3. **Sandbox + Default Toolchain**
Bash must run securely. A good sandbox comes pre-loaded with runtimes, test CLIs, and headless browsers, allowing the agent to "self-verify."
4. **Memory + Search — Continuous Learning**
Models do not know the world after their training cutoff. AGENTS.md injects domain knowledge into every session; web search and MCP tools supplement real-time information.
5. **Combating Context Rot**
As context fills, reasoning degrades. Three main techniques:
* **Compaction:** Intelligent compression and unloading of old context.
* **Tool-call Offloading:** Save long outputs (e.g., 2000-line logs) to disk, keeping only headers and footers in the context.
* **Progressive Disclosure:** Reveal instructions and tools on demand, rather than loading everything at startup.
6. **Long-Range Execution**
Addressing "premature stopping" and "planning failures":
* **Loops:** Intercept the model’s intent to exit and force it to continue toward the goal in a new context window.
* **Planning:** Mandate the writing of a step-by-step plan file, checking after each step with a self-verification hook.
* **Splits:** Assign generation and evaluation to different agents to avoid the positive bias inherent in self-evaluation.
7. **Hooks — The Enforcement Layer**
Bridging "requested behavior" and "enforced behavior." Lifecycle mount points: before tool calls, after file edits, before commits.

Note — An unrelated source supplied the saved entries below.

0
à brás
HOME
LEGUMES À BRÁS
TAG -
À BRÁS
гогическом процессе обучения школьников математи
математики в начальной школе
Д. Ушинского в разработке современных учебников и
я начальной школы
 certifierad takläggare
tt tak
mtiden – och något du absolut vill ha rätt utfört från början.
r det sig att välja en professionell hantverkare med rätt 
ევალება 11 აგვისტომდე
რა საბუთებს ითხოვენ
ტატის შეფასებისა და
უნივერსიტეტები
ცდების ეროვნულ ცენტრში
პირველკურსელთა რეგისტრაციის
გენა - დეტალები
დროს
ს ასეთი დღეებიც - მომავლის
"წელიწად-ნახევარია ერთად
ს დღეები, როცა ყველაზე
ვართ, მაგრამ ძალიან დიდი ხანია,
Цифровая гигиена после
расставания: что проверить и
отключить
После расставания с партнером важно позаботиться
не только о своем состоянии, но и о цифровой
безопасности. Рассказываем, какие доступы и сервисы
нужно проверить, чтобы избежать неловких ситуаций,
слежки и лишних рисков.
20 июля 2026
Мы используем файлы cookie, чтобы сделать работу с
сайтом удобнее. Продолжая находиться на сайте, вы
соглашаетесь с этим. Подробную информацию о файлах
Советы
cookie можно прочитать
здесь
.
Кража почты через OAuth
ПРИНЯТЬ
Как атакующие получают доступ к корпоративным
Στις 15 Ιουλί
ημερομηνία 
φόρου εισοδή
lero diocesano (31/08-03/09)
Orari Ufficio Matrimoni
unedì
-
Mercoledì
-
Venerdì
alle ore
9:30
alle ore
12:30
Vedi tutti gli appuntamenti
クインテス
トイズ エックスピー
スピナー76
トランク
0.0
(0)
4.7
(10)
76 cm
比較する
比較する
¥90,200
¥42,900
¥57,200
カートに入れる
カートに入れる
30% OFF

Success should be silent; failure should be verbose. If type-checking passes, it’s silent; if it fails, the error is directly injected into the loop for self-correction.
8. **Rulebooks and Tool Selection**
* AGENTS.md remains the highest-leverage configuration point at the root of the repository. But treat it as a pilot’s checklist, not a style guide—concise, with every item backed by a failure history.
* Ten highly focused tools are always better than fifty overlapping ones.
* Tool descriptions enter the prompt, so unaudited MCP servers are equivalent to prompt injection risk surfaces.
**What It Looks Like in Production**
Use the speculative breakdown of Claude Code’s architecture as a reference for a mature shell:
* Context Injection = Knowledge Layer
* Loop State = Memory Store + Worktree Isolator
* Destructive Action Hooks = Permission Gates
* Sub-Agent Context Firewalls = Multi-Agent Layer
* Tool Dispatch Registry = Unified Slot for MCP and Bash
**The Shell Won’t Disappear; It Will Shift**
Stronger models won’t eliminate the shell; they will shift it:
* The "context anxiety relief layer" spawned by older models has been largely phased out by newer ones.
* But as capability ceilings rise, new failure modes emerge.
* Every piece of scaffolding in the shell encodes "what the model currently cannot do independently." As models strengthen, remove the obsolete and build new scaffolding to reach the next horizon.
**Feedback from the Training Loop**
Models typically enter the post-training loop with specific harnesses → Models become exceptionally good at actions biased by these harnesses (file system operations, Bash, sub-agent dispatch) → Leading to a degree of overfitting.
The best harness is the one customized for your specific tasks and workflows.
**Harness-as-a-Service**
The industry is shifting from "building on LLM APIs (providing completion)" to "building on Harness APIs (providing runtime)." SDKs deliver the loop, tools, context management, hooks, and sandboxes directly.
The new default paradigm: Choose a harness framework → Configure its core pillars → Focus solely on domain-specific prompt and tool design.
This turns debugging into "tuning a well-layered configuration surface" rather than "reinventing the entire agent architecture."
**Future Directions**
* The similarity between top coding agents is already higher than the similarity between their underlying models—shell patterns are converging.
* Open questions are moving beyond "single agents": parallel orchestration of multi-agents, agents analyzing their own traces to fix harness-level failures, and environments that assemble tools on the fly.
* Next phase: The harness is no longer just a static configuration file; it is increasingly becoming like a compiler.